● What is expected:
How many lines in the items below contain the string "color", with case counting? Reply with the number only.
****
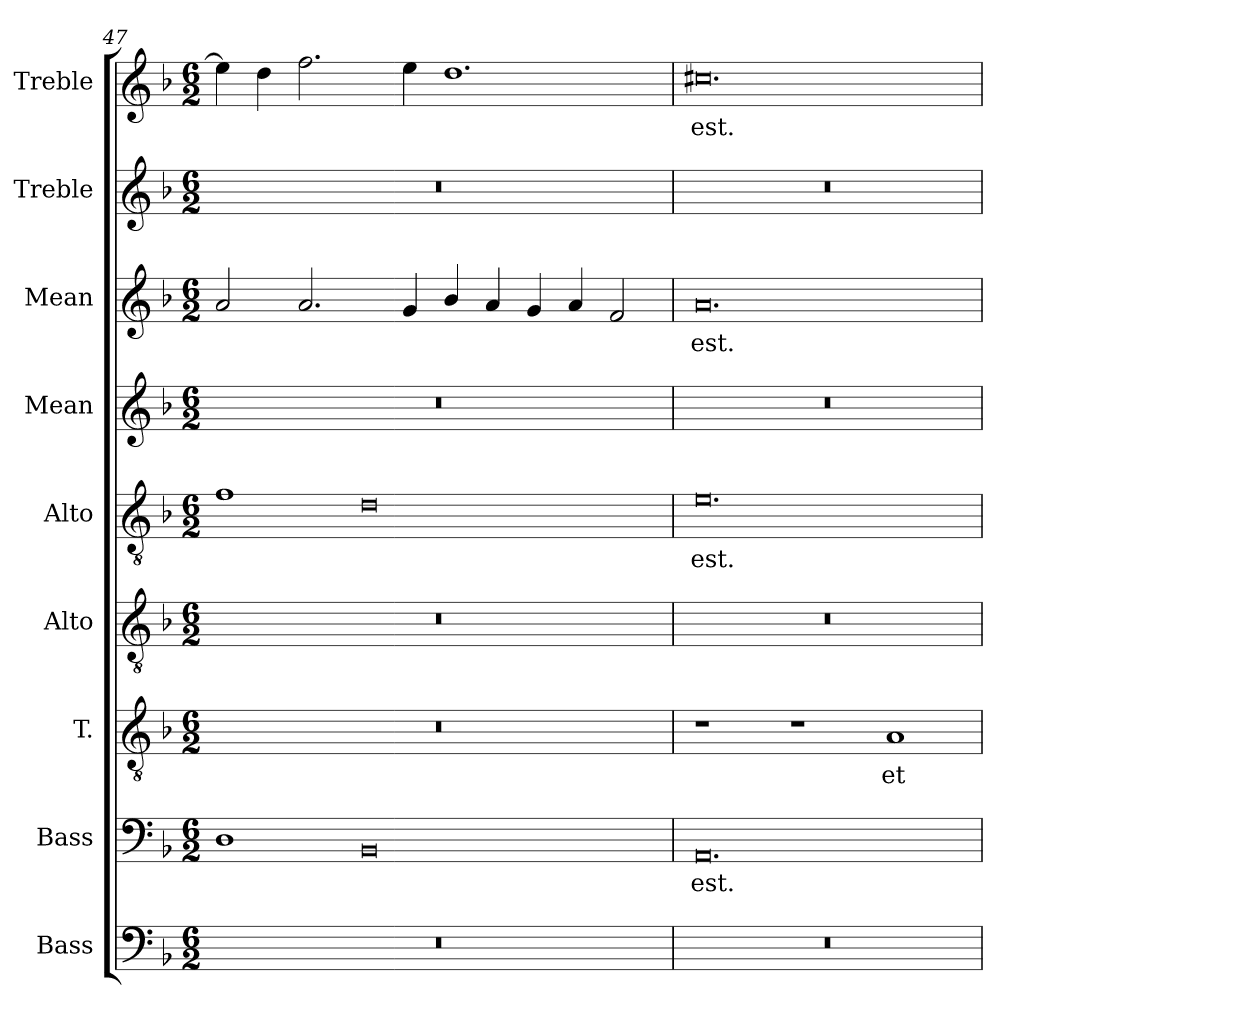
**kern	**kern	**text	**kern	**text	**kern	**kern	**text	**kern	**kern	**text	**kern	**kern	**text
*part9	*part8	*part8	*part7	*part7	*part6	*part5	*part5	*part4	*part3	*part3	*part2	*part1	*part1
*staff9	*staff8	*staff8	*staff7	*staff7	*staff6	*staff5	*staff5	*staff4	*staff3	*staff3	*staff2	*staff1	*staff1
*I"Bass	*I"Bass	*	*I"T.	*	*I"Alto	*I"Alto	*	*I"Mean	*I"Mean	*	*I"Treble	*I"Treble	*
*I'B.	*I'B.	*	*I'T.	*	*I'A2.	*I'A1.	*	*I'M.	*I'M.	*	*I'Tr.	*I'Tr.	*
*clefF4	*clefF4	*	*clefGv2	*	*clefGv2	*clefGv2	*	*clefG2	*clefG2	*	*clefG2	*clefG2	*
*	*	*	*ITrd7c12	*	*ITrd7c12	*ITrd7c12	*	*	*	*	*	*	*
*k[b-]	*k[b-]	*	*k[b-]	*	*k[b-]	*k[b-]	*	*k[b-]	*k[b-]	*	*k[b-]	*k[b-]	*
*F:	*F:	*	*F:	*	*F:	*F:	*	*F:	*F:	*	*F:	*F:	*
*M6/2	*M6/2	*	*M6/2	*	*M6/2	*M6/2	*	*M6/2	*M6/2	*	*M6/2	*M6/2	*
=47	=47	=47	=47	=47	=47	=47	=47	=47	=47	=47	=47	=47	=47
!LO:N:vis=1	!	!	!LO:N:vis=1	!	!LO:N:vis=1	!	!	!LO:N:vis=1	!	!	!LO:N:vis=1	!	!
0.r	1Di	.	0.r	.	0.r	1Fi	.	0.r	2ai/	.	0.r	4eei\]	.
.	.	.	.	.	.	.	.	.	.	.	.	4ddi\	.
.	.	.	.	.	.	.	.	.	2.ai/	.	.	2.ffi\	.
.	0BB-i	.	.	.	.	0Di	.	.	.	.	.	.	.
.	.	.	.	.	.	.	.	.	4gi/	.	.	4eei\	.
.	.	.	.	.	.	.	.	.	4b-i/	.	.	1.ddi	.
.	.	.	.	.	.	.	.	.	4ai/	.	.	.	.
.	.	.	.	.	.	.	.	.	4gi/	.	.	.	.
.	.	.	.	.	.	.	.	.	4ai/	.	.	.	.
.	.	.	.	.	.	.	.	.	2fi/	.	.	.	.
!!LO:LB:g=z
=48	=48	=48	=48	=48	=48	=48	=48	=48	=48	=48	=48	=48	=48
!LO:N:vis=1	!	!	!	!	!	!	!	!	!	!	!	!	!
!	!	!LO:LY:b:color=#000000	!	!	!LO:N:vis=1	!	!	!	!	!	!	!	!
!	!	!	!	!	!	!	!LO:LY:b:color=#000000	!LO:N:vis=1	!	!	!	!	!
!	!	!	!	!	!	!	!	!	!	!LO:LY:b:color=#000000	!LO:N:vis=1	!	!
!	!	!	!	!	!	!	!	!	!	!	!	!	!LO:LY:b:color=#000000
0.r	0.AAi	est.	1r	.	0.r	0.Ei	est.	0.r	0.ai	est.	0.r	0.cc#Xi	est.
.	.	.	1r	.	.	.	.	.	.	.	.	.	.
!	!	!	!	!LO:LY:b:color=#000000	!	!	!	!	!	!	!	!	!
.	.	.	1AAi	et	.	.	.	.	.	.	.	.	.
=	=	=	=	=	=	=	=	=	=	=	=	=	=
*-	*-	*-	*-	*-	*-	*-	*-	*-	*-	*-	*-	*-	*-
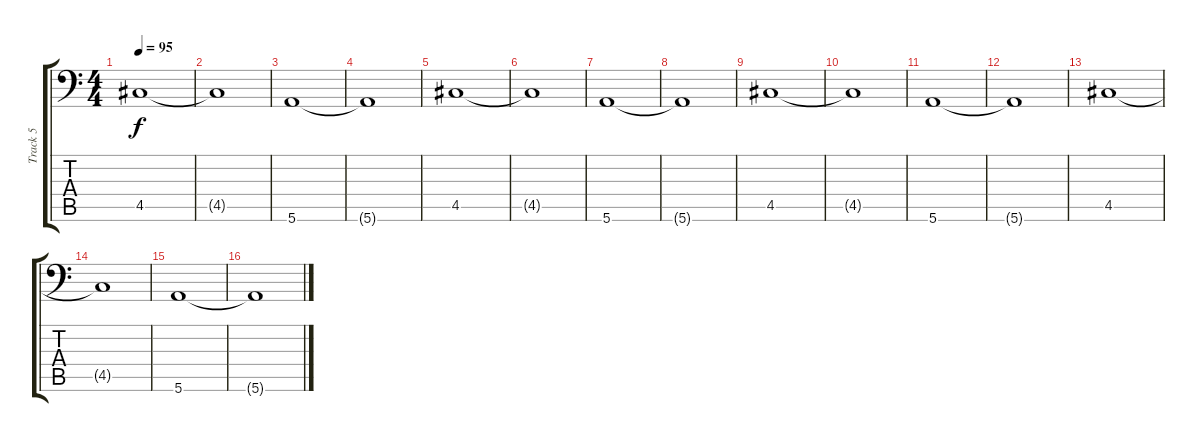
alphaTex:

\track ("Track 5" "Track 5") {instrument acousticbass}
\staff {score tabs}
\tuning (E3 B2 G2 D2 A1 E1) {hide}
\ts (4 4)
\tempo 95
\clef f4
\ks c
4.5.1{dy f} |
4.5{t}.1 |
5.6.1 |
5.6{t}.1 |
4.5.1 |
4.5{t}.1 |
5.6.1 |
5.6{t}.1 |
4.5.1 |
4.5{t}.1 |
5.6.1 |
5.6{t}.1 |
4.5.1 |
4.5{t}.1 |
5.6.1 |
5.6{t}.1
****
● Answer for this exercise:
5